- _Exercise_:
Which lines in the records below mention the word "Right"? Copy each one out.
━━━━━ Input for this task ━━━━━
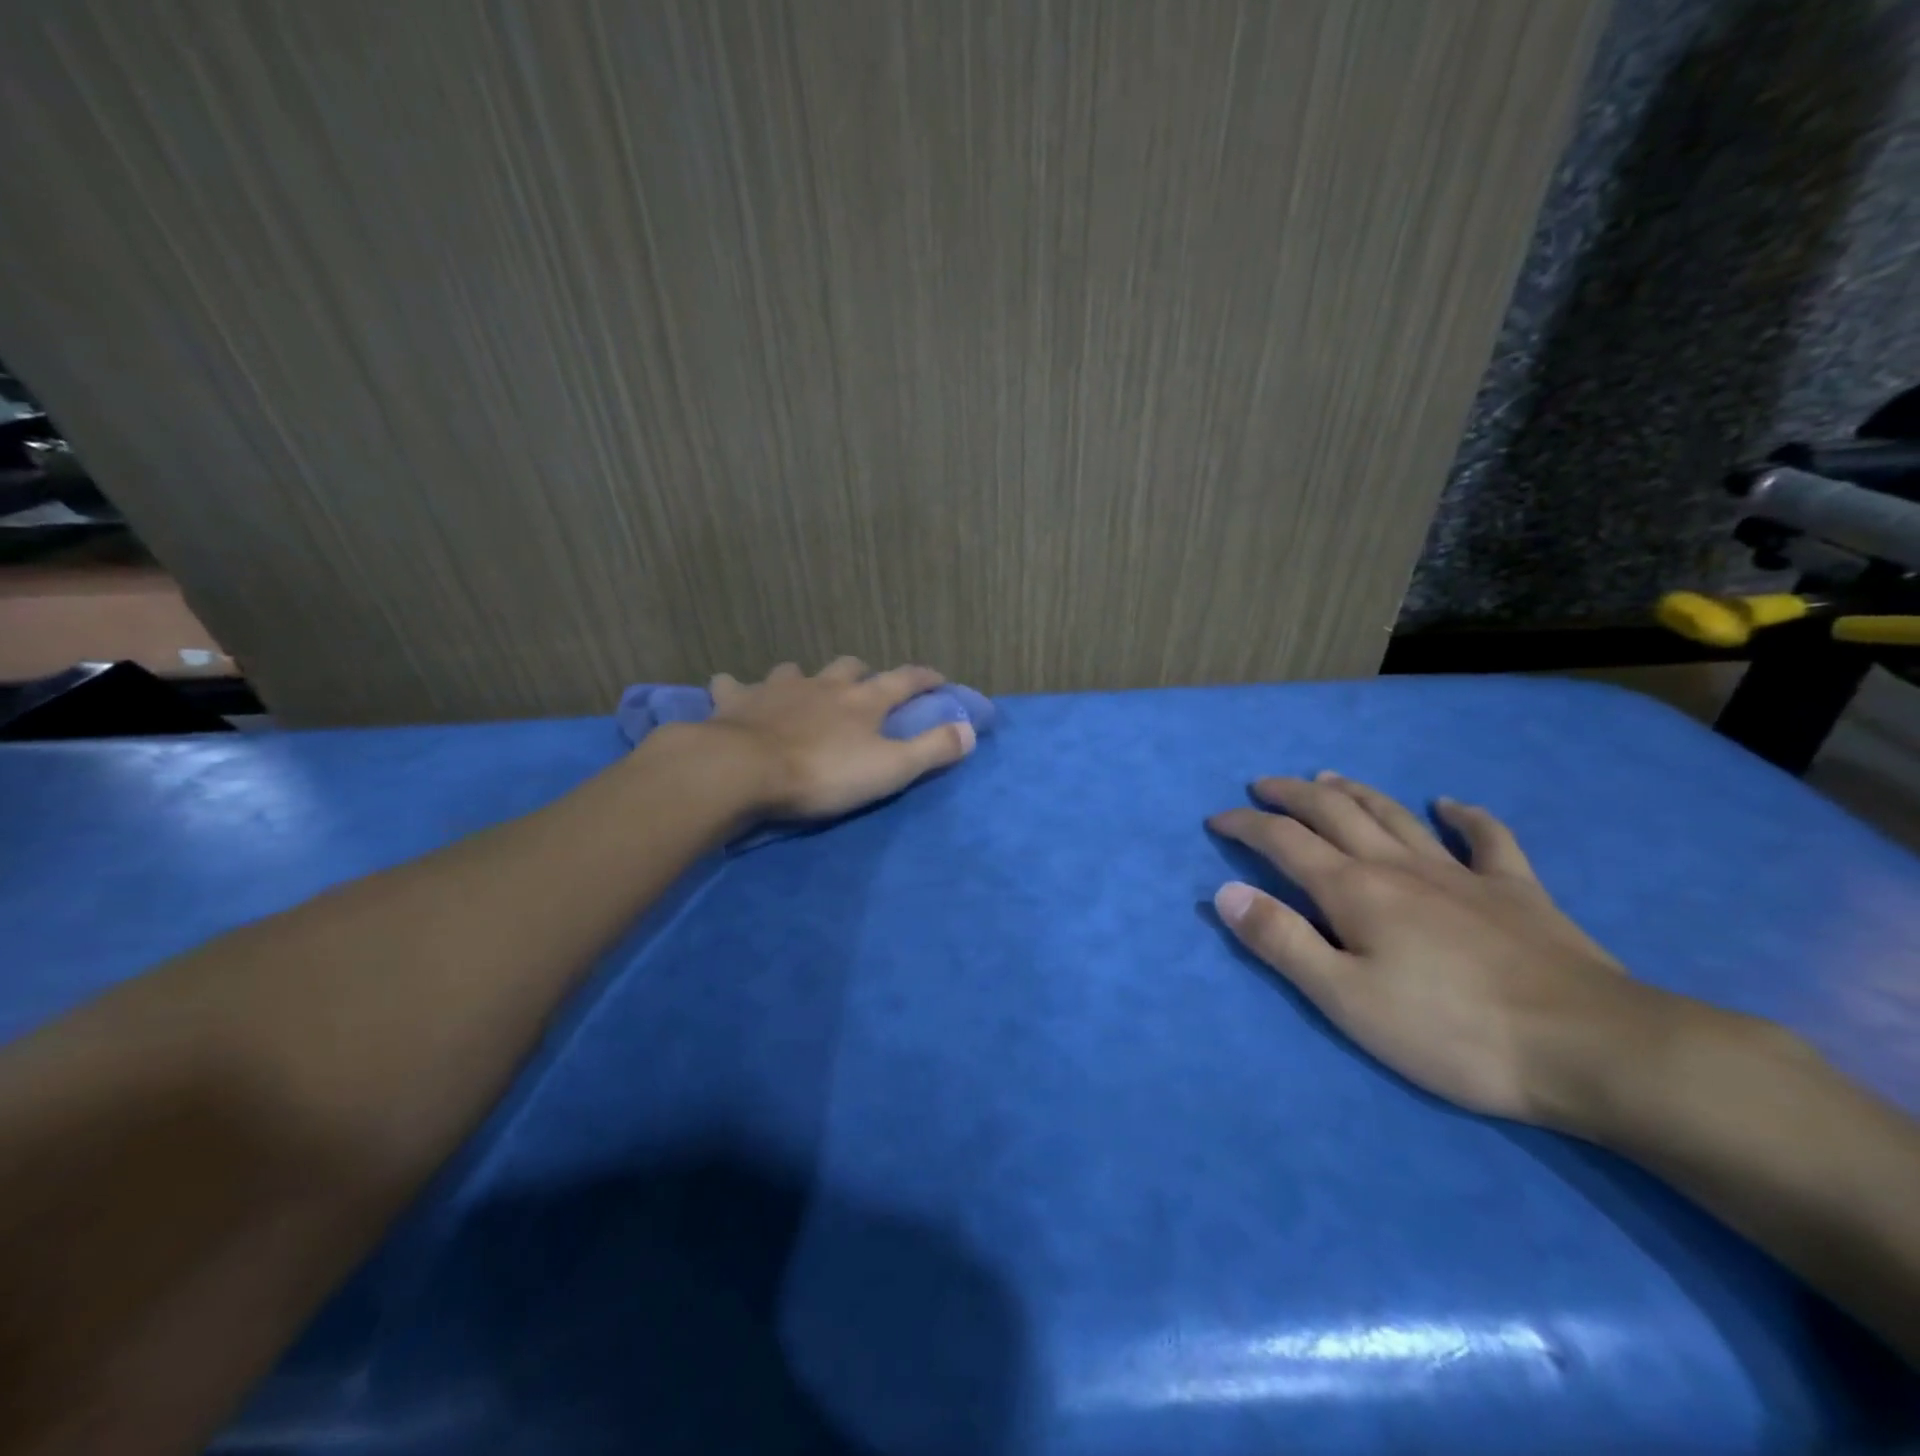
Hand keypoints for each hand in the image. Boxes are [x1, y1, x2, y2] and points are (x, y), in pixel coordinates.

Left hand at [694, 658, 974, 820]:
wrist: (744, 770)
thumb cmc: (822, 773)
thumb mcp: (890, 768)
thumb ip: (932, 749)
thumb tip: (970, 730)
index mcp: (862, 701)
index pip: (904, 681)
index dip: (924, 678)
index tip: (938, 677)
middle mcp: (823, 685)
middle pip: (849, 667)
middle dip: (861, 674)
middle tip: (864, 687)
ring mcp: (777, 689)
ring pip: (795, 670)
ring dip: (803, 678)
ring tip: (803, 690)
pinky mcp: (737, 701)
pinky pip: (733, 685)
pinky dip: (737, 688)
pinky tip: (732, 692)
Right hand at [1209, 772, 1678, 1130]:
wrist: (1589, 1048)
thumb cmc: (1450, 1031)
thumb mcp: (1345, 998)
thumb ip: (1282, 941)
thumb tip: (1226, 892)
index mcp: (1354, 890)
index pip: (1283, 841)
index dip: (1246, 824)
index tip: (1217, 818)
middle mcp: (1399, 866)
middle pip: (1335, 813)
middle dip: (1292, 795)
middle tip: (1263, 785)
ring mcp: (1461, 873)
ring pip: (1396, 815)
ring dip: (1356, 792)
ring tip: (1329, 778)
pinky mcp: (1517, 891)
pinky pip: (1487, 839)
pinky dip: (1465, 816)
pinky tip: (1451, 805)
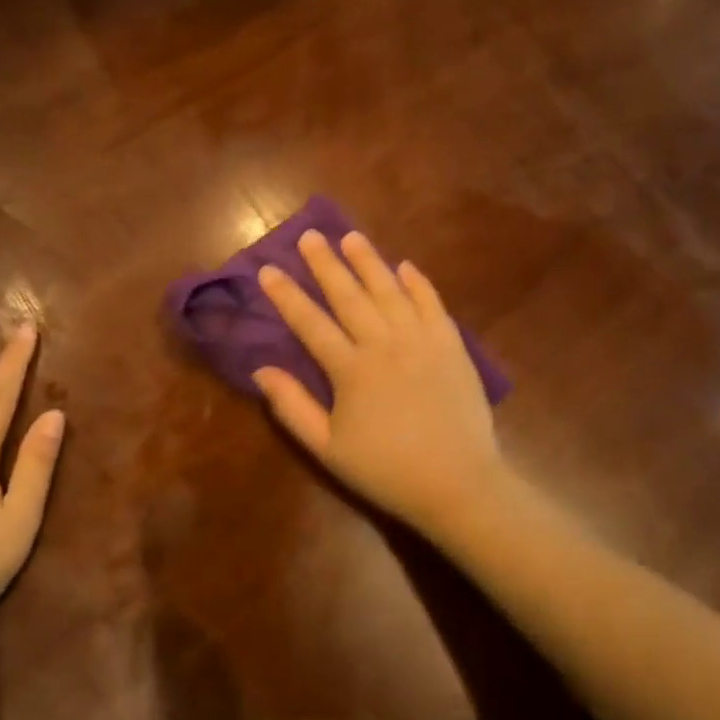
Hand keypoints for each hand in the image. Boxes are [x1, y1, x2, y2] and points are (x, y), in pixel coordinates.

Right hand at [254, 231, 506, 532]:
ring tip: (351, 237)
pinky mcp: (452, 346)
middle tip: (310, 236)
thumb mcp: (328, 449)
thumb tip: (262, 370)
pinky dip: (418, 283)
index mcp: (351, 370)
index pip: (310, 323)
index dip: (287, 295)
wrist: (458, 484)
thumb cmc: (386, 471)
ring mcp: (422, 341)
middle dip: (326, 264)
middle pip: (349, 296)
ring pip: (390, 291)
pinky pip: (432, 304)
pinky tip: (405, 266)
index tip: (268, 269)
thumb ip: (293, 408)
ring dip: (369, 261)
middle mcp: (384, 344)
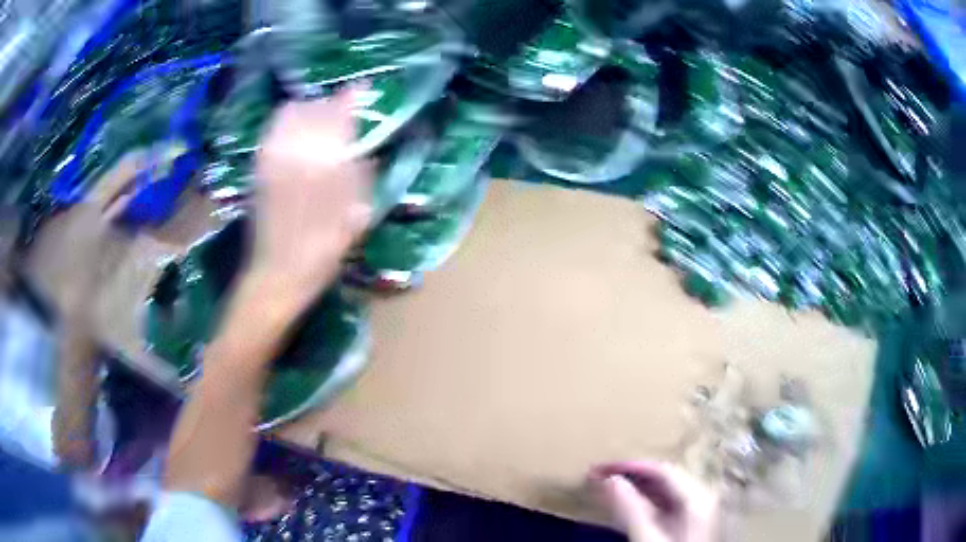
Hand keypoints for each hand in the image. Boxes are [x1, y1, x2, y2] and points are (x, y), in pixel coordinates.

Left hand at [249, 88, 371, 314]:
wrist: (279, 272)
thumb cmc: (324, 249)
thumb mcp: (357, 213)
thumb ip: (362, 172)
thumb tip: (366, 145)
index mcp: (325, 162)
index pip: (340, 113)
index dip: (353, 97)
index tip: (363, 89)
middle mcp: (296, 150)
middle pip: (315, 108)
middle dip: (332, 104)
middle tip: (343, 112)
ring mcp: (273, 156)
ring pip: (291, 113)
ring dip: (309, 110)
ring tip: (319, 122)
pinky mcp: (259, 165)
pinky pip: (273, 129)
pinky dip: (287, 122)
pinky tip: (297, 135)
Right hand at [590, 461, 718, 541]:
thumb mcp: (648, 539)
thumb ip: (630, 510)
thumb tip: (610, 479)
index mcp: (697, 497)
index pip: (661, 470)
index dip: (629, 466)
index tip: (597, 468)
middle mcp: (701, 496)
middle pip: (664, 477)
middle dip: (631, 475)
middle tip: (598, 476)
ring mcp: (697, 510)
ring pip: (664, 490)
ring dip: (635, 487)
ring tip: (606, 487)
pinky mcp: (689, 523)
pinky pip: (665, 504)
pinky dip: (643, 502)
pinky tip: (626, 505)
━━━━━
- _Result_:
Right hand at [1209, 772, 1678, 1130]:
Right hand at [254, 231, 506, 532]:
Right hand at [590, 461, 718, 541]:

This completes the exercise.